Date of Award


Degree Type


Degree Name

Doctor of Philosophy (PhD)

Graduate Group

History of Art

First Advisor

Larry Silver


The period from 1460 to 1515 in France was marked by a number of significant shifts—both politically as feudal systems were consolidated under a more powerful centralized monarchy, and artistically, as print and panel painting challenged the primacy of traditional medieval media. Previous scholarship has treated the enduring French preference for manuscripts among court patrons as an anachronistic medieval holdover, and likewise, the period’s illumination as an art in decline. This project revises this view by considering adherence to the manuscript form as a core component of French royal and aristocratic identity. Manuscripts, with their ability to imitate, contain, and transcend other media, provided a tactile, visual, and conceptual connection to an imagined past: a Middle Ages of knightly deeds, romances, bibliophile kings, and the courtly splendor before the rupture of the Hundred Years’ War.
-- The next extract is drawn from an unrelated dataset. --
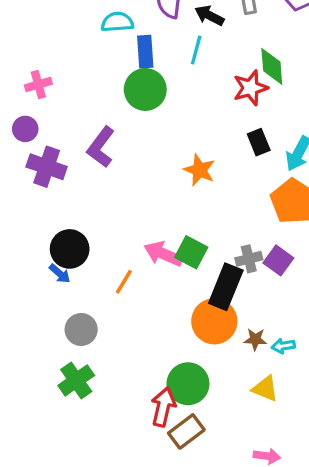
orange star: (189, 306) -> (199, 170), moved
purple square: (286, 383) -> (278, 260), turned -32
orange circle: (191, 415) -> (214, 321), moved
Closely analyzing this nostalgic turn to the past—revival and performance of chivalric values in semi-public aristocratic venues, preservation of history in terms of military and cultural traditions, and efforts to make the past not simply legible but extremely relevant and important to a late fifteenth-century audience—reveals noble-class anxieties about the future of family, identity, and ways of life.

This dissertation examines several aspects of late medieval manuscript culture at the French courts to provide an account of the material and ideological significance of the manuscript book during a time of major political and artistic restructuring. It addresses how royal and aristocratic patrons negotiated the political transitions of the age in visual and material ways. It establishes that any discussion of late medieval manuscripts must consider the other media with which they interacted, particularly exchange with print, which was mobilized for specific political and artistic purposes and only within the frameworks of courtly taste and patronage. In this complex and uncertain moment in French royal history and in the history of the book, manuscripts became implicated in the conception of the idealized stability of the medieval past, functioned as repositories for aristocratic identity, and stood as objects of collective memory—a status maintained well into the sixteenth century.